#### PAGE EXTRACT
--

- Conference: Independent
- Record: 11–3
- Head coach: Frank Hill (2nd season);
- Captain: Game Captains

= 1912–13 Seton Hall Pirates men's basketball team =

American college basketball season

The 1912–13 Seton Hall Pirates men's basketball team represented Seton Hall University during the 1912–13 college men's basketball season. The head coach was Frank Hill, coaching his second season with the Pirates.

--

(Short-answer chart tasks)

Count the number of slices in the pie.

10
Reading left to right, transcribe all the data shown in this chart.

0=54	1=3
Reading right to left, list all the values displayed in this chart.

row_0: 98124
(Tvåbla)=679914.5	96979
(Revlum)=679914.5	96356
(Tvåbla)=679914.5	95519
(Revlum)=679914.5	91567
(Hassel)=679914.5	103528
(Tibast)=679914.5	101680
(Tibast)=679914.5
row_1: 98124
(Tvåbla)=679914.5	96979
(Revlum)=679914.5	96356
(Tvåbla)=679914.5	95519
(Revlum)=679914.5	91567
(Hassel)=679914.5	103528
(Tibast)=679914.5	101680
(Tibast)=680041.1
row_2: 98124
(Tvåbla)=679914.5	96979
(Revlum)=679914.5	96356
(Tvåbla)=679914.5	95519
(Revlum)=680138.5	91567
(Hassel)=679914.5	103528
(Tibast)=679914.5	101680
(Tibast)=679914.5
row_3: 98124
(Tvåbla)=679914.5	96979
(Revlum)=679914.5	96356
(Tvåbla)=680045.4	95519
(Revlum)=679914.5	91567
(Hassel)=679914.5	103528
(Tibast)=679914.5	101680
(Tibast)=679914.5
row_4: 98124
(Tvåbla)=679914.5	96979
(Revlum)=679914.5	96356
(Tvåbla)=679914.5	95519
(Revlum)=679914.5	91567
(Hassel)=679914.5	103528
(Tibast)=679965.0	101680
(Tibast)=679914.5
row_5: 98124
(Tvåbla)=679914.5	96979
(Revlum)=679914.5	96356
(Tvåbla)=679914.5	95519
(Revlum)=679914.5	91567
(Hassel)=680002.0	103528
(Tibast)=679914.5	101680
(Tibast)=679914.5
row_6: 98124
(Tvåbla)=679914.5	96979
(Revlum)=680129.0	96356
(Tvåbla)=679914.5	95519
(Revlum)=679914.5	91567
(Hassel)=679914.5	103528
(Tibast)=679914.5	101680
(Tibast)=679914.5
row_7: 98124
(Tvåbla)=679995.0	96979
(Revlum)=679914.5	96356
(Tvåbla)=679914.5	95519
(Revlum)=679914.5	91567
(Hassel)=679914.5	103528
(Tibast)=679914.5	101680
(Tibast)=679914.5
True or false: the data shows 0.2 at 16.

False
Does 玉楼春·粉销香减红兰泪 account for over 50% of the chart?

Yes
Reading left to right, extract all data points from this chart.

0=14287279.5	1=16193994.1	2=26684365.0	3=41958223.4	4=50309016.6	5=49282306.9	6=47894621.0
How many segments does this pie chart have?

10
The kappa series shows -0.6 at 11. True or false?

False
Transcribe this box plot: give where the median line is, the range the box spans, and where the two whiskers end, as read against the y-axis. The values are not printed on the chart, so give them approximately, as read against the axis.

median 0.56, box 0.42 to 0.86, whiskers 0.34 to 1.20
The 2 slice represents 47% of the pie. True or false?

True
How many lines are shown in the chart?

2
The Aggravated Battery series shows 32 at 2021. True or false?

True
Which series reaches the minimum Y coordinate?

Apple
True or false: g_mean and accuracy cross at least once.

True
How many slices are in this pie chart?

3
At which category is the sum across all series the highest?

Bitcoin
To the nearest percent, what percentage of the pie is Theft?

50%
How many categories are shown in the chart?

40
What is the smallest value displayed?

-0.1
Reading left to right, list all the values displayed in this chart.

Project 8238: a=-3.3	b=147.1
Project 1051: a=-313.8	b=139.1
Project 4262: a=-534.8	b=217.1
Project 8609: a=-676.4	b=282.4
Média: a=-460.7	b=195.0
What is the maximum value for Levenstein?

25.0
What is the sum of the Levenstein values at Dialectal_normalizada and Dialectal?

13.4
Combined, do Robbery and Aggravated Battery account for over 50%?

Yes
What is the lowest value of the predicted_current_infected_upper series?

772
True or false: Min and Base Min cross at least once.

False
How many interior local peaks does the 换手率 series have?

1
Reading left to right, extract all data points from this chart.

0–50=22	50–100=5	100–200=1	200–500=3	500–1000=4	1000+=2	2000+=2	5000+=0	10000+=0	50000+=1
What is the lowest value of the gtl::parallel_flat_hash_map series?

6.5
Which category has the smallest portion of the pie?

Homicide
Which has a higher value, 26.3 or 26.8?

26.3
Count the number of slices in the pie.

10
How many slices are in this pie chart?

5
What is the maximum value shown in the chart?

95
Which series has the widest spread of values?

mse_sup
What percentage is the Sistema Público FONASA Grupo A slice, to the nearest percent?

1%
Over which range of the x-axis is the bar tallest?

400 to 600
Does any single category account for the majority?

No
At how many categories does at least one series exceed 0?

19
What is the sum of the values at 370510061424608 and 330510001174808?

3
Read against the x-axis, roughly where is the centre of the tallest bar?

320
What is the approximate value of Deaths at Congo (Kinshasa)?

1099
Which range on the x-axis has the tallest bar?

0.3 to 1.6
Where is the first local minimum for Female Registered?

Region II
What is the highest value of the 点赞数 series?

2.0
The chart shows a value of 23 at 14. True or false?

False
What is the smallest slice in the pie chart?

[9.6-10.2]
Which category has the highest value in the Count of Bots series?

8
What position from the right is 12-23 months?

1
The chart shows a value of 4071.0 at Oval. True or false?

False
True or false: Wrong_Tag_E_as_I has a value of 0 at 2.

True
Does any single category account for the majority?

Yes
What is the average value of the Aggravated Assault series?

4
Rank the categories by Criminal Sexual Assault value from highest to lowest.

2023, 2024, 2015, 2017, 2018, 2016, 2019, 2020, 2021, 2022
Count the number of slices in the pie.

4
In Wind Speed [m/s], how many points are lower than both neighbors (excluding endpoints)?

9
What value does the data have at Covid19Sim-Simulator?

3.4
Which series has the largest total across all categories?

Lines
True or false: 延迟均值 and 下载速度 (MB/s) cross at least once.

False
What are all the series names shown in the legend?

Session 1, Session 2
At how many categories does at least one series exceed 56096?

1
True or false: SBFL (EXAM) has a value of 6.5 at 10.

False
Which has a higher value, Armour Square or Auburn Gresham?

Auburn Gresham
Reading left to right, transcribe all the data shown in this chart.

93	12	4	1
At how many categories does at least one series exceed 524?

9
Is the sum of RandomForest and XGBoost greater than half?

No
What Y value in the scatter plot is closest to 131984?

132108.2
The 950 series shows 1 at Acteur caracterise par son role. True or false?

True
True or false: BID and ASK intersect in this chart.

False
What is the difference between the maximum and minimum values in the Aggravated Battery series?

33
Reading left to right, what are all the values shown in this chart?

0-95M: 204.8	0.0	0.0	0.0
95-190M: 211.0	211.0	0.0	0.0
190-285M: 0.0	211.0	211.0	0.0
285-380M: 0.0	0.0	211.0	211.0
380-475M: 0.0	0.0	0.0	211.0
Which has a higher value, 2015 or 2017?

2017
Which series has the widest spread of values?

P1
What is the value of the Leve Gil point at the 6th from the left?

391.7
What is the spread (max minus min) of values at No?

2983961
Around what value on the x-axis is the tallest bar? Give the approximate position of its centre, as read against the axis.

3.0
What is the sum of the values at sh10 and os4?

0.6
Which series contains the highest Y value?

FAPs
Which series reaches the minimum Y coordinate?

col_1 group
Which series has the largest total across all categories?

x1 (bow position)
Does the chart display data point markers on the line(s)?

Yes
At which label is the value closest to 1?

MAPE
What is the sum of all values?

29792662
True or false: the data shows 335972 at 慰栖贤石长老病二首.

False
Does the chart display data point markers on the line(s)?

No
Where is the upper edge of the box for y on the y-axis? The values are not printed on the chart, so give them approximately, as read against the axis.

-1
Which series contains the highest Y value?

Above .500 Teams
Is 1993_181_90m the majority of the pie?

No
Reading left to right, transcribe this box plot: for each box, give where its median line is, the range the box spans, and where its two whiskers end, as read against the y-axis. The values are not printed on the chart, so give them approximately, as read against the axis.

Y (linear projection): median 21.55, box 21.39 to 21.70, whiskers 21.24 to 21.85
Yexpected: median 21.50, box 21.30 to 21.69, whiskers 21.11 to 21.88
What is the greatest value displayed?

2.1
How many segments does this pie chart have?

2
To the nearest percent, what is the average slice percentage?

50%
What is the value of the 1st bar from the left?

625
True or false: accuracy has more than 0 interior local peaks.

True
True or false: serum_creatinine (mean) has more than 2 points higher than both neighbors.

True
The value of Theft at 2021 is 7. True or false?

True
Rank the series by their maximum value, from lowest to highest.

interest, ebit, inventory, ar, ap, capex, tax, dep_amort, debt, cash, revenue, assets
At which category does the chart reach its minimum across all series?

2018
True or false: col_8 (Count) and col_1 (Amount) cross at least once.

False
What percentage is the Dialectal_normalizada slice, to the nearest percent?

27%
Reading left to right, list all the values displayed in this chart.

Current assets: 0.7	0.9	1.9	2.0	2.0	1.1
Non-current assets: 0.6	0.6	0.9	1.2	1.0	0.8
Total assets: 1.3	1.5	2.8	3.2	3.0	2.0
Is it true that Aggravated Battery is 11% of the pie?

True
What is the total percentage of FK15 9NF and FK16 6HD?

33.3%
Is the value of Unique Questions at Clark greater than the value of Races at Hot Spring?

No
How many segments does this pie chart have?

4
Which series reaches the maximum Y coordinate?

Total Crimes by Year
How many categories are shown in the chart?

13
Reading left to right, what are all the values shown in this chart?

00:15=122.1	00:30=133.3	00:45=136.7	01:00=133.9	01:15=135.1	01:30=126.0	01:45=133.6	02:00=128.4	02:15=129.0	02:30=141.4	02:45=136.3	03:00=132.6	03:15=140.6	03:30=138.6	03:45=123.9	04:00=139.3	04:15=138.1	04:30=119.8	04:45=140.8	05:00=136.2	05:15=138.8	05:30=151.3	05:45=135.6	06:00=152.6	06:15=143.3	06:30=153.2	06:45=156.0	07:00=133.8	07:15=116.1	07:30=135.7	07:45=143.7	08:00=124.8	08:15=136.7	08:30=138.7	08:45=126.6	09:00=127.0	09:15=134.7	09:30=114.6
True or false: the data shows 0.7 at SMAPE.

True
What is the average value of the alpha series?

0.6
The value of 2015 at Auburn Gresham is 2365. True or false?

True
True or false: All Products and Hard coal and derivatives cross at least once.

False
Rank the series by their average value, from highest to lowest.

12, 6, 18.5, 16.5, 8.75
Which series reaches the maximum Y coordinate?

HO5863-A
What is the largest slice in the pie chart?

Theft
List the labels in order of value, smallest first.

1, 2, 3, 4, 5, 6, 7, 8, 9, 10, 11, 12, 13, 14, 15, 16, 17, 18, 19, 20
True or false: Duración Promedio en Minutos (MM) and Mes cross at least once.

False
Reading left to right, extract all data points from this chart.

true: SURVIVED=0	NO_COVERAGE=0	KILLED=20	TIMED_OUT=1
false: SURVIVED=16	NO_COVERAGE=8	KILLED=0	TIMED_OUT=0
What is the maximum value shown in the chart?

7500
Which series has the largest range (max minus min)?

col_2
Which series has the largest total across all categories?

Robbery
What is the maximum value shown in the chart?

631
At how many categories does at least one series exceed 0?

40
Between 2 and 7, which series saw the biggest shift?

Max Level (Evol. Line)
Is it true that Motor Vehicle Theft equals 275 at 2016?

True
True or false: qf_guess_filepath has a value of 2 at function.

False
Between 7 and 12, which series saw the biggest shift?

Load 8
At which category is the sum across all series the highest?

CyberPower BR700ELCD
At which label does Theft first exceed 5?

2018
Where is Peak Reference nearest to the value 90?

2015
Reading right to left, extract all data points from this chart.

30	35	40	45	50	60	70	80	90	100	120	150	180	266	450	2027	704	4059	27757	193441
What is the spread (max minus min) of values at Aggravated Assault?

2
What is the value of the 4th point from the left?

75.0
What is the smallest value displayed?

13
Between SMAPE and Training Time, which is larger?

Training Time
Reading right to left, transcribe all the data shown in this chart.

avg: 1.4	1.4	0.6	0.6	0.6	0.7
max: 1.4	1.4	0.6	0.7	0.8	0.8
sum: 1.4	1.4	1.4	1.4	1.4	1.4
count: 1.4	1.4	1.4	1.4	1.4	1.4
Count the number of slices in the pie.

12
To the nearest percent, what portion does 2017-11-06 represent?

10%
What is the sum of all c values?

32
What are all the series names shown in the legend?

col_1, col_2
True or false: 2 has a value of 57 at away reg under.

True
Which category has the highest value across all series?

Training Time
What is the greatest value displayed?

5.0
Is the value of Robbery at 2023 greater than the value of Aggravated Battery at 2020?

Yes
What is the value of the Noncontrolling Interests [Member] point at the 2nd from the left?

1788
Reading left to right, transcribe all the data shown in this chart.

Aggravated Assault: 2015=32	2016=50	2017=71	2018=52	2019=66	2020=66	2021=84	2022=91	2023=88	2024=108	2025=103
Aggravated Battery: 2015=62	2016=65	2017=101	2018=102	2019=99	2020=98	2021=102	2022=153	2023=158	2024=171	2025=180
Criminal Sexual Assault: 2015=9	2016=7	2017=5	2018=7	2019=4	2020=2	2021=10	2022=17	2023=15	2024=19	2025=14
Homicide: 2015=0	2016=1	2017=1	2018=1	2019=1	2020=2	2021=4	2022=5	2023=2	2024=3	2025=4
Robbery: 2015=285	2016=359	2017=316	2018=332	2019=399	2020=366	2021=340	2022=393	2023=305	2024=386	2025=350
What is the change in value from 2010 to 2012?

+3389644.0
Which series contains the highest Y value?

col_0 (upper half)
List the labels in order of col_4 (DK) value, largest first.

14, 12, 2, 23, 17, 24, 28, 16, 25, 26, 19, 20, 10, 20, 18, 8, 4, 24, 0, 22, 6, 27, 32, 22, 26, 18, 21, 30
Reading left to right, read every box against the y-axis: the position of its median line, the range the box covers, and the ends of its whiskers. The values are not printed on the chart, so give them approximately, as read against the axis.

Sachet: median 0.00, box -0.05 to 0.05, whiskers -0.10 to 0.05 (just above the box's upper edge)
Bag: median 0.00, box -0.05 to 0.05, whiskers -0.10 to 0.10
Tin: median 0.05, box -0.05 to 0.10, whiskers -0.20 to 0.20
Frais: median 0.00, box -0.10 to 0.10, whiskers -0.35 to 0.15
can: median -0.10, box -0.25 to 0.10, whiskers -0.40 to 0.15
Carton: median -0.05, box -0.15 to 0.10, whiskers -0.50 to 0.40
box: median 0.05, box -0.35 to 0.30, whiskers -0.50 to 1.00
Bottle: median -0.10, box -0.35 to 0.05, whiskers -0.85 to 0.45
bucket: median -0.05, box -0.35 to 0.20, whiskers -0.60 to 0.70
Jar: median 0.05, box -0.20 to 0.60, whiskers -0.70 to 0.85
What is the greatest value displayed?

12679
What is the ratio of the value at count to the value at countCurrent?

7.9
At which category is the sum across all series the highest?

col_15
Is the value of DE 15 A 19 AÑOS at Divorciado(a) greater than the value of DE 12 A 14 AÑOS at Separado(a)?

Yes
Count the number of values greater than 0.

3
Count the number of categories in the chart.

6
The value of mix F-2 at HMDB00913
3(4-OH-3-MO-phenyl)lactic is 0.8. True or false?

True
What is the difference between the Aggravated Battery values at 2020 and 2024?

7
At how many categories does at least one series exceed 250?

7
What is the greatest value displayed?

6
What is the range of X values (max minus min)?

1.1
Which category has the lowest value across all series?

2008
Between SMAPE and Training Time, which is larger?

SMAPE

--

#### EXERCISE A
Reproduce the Seton Hall team page from "The 1912–13 Seton" to "with the Pirates.".
#### EXERCISE B
According to the Seton Hall team page, what was the team's win–loss record?
Base your responses solely on the Seton Hall team page.

#### EXERCISE OUTPUT A
The 1912–13 Seton Hall Pirates men's basketball team represented Seton Hall University during the 1912–13 college men's basketball season. The head coach was Frank Hill, coaching his second season with the Pirates.

#### EXERCISE OUTPUT B
11–3